Judd plays Agnes , a sweaty, coke-snorting woman cooped up in an Oklahoma motel room, where most of the movie is set. Agnes has a problem with her phone. It won't stop ringing. But whoever's at the other end doesn't say anything. She assumes it's her abusive jailbird ex. One drug-fueled evening, Agnes's lesbian friend R.C. (Lynn Collins ) deposits a stranger at Agnes's dingy hovel. He's a tall, wide-faced creature named Peter (Michael Shannon ).

At first, Peter doesn't say a whole lot. He's simply imposing in a way that's sweet and the littlest bit scary. This is, in part, because Peter -- especially when he holds a lamp too close to his face -- looks a lot like young Christopher Walken . It's a resemblance that promises the bizarre. And Peter doesn't disappoint, explaining his uncanny ability to make people nervous: "I pick up things unapparent."

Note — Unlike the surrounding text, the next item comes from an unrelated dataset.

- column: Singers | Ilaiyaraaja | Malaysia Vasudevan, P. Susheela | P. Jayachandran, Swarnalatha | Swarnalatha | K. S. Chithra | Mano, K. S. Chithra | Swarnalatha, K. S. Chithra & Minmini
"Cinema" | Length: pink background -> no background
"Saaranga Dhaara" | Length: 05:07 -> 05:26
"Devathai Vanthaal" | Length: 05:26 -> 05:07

He picks up the sound of a cricket chirping in Agnes's room, for starters. Then he picks up Agnes's willingness to hear it, too.

Were the chirps just her smoke alarm? It barely matters. Suffering a void in her life, she's open to hearing and seeing whatever else he might think he hears and sees. This includes the aphid he swears has bitten him after they make love. Friedkin films the sex like something out of a nature special, with nipples, legs, smalls of the back, and other areas ambiguously arched and spread. In case we've missed the connection, he's redundantly thrown in a scare-shot of an insect at the end of his steamy montage.

That bite in her bed turns into an obsessive search for more bugs, then more bites, both of which Agnes says she sees. Does she see them because they're really there? Does she see them because she's high? Does she see them because she's empathizing with the increasingly unhinged Peter, who basically moves in?